→ Material for this task
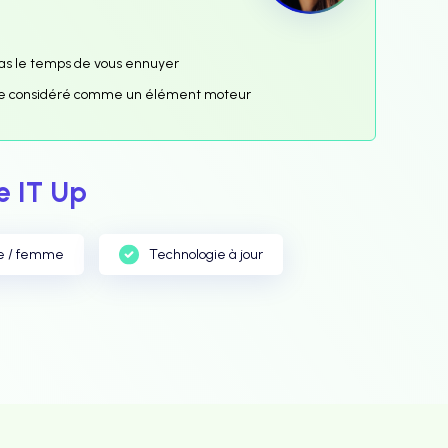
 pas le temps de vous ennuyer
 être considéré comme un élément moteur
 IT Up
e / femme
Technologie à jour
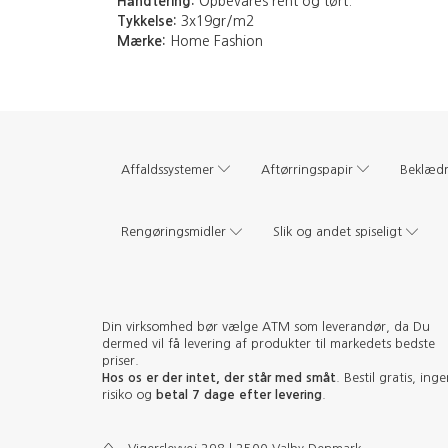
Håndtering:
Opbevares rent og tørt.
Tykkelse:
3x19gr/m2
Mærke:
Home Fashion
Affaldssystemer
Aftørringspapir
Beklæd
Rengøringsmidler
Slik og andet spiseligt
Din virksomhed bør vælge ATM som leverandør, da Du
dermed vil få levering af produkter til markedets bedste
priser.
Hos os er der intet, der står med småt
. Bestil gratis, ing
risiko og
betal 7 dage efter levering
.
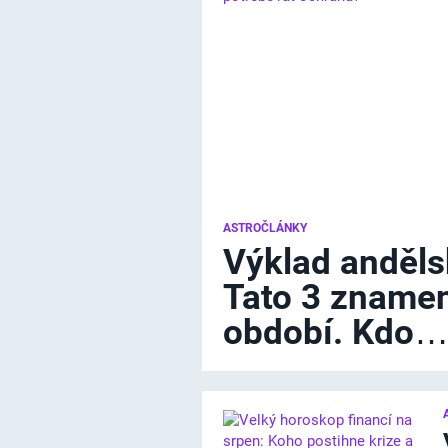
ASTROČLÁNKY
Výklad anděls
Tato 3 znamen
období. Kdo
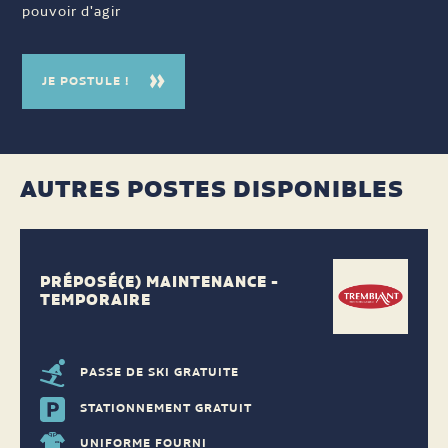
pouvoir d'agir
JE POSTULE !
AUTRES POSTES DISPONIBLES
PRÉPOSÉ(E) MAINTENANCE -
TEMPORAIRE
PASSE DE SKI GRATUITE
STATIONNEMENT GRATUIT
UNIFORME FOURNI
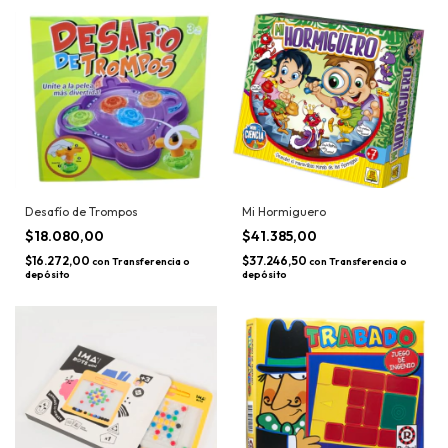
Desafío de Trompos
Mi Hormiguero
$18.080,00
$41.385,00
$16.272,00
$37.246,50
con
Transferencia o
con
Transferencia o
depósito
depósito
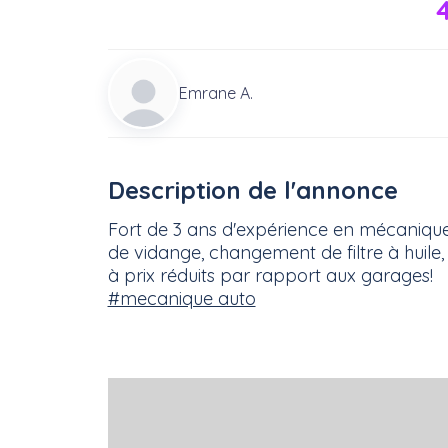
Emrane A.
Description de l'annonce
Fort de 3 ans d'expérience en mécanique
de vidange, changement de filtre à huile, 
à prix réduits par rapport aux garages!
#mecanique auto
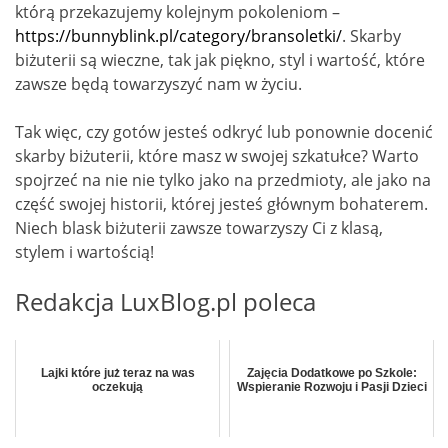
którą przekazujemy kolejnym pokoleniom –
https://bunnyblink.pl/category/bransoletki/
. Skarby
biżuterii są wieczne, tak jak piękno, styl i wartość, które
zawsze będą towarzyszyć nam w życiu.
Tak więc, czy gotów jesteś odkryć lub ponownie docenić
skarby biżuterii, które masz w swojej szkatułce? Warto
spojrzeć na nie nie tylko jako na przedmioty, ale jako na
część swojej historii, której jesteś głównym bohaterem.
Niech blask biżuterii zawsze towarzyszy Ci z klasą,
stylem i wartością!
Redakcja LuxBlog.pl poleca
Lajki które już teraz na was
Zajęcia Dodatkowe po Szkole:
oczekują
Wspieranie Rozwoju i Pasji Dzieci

→ Problem requirements
Pictures are to be left out. Otherwise, copy the material above exactly.

→ Output of the exercise
 pas le temps de vous ennuyer
 être considéré comme un élément moteur
 IT Up
e / femme
Technologie à jour
Håndtering:
Opbevares rent og tørt.
Tykkelse:
3x19gr/m2
Mærke:
Home Fashion
Affaldssystemer
Aftørringspapir
Beklæd
Rengøringsmidler
Slik og andet spiseligt
Din virksomhed bør vælge ATM som leverandør, da Du
dermed vil få levering af produkter til markedets bedste
priser.
Hos os er der intet, der står med småt
. Bestil gratis, ing
risiko og
betal 7 dage efter levering
.
ASTROČLÁNKY
Výklad anděls
Tato 3 znamen
období. Kdo
pouvoir d'agir
JE POSTULE !
AUTRES POSTES DISPONIBLES
PRÉPOSÉ(E) MAINTENANCE -
TEMPORAIRE
PASSE DE SKI GRATUITE
STATIONNEMENT GRATUIT
UNIFORME FOURNI
Desafío de Trompos
Mi Hormiguero
$18.080,00
$41.385,00
$16.272,00
$37.246,50
con
Transferencia o
con
Transferencia o
depósito
depósito
Emrane A.
Description de l'annonce
Fort de 3 ans d'expérience en mécanique
de vidange, changement de filtre à huile, 
à prix réduits par rapport aux garages!
#mecanique auto
którą przekazujemy kolejnym pokoleniom –
https://bunnyblink.pl/category/bransoletki/
. Skarby
biżuterii są wieczne, tak jak piękno, styl i wartość, które
zawsze będą towarzyszyć nam w życiu.
Tak więc, czy gotów jesteś odkryć lub ponownie docenić
skarby biżuterii, które masz w swojej szkatułce? Warto
spojrzeć na nie nie tylko jako na przedmioty, ale jako na
część swojej historii, której jesteś głównym bohaterem.
Niech blask biżuterii zawsze towarzyszy Ci z klasą,
stylem i wartością!
Redakcja LuxBlog.pl poleca
Lajki które już teraz na was
Zajęcia Dodatkowe po Szkole:
oczekują
Wspieranie Rozwoju i Pasji Dzieci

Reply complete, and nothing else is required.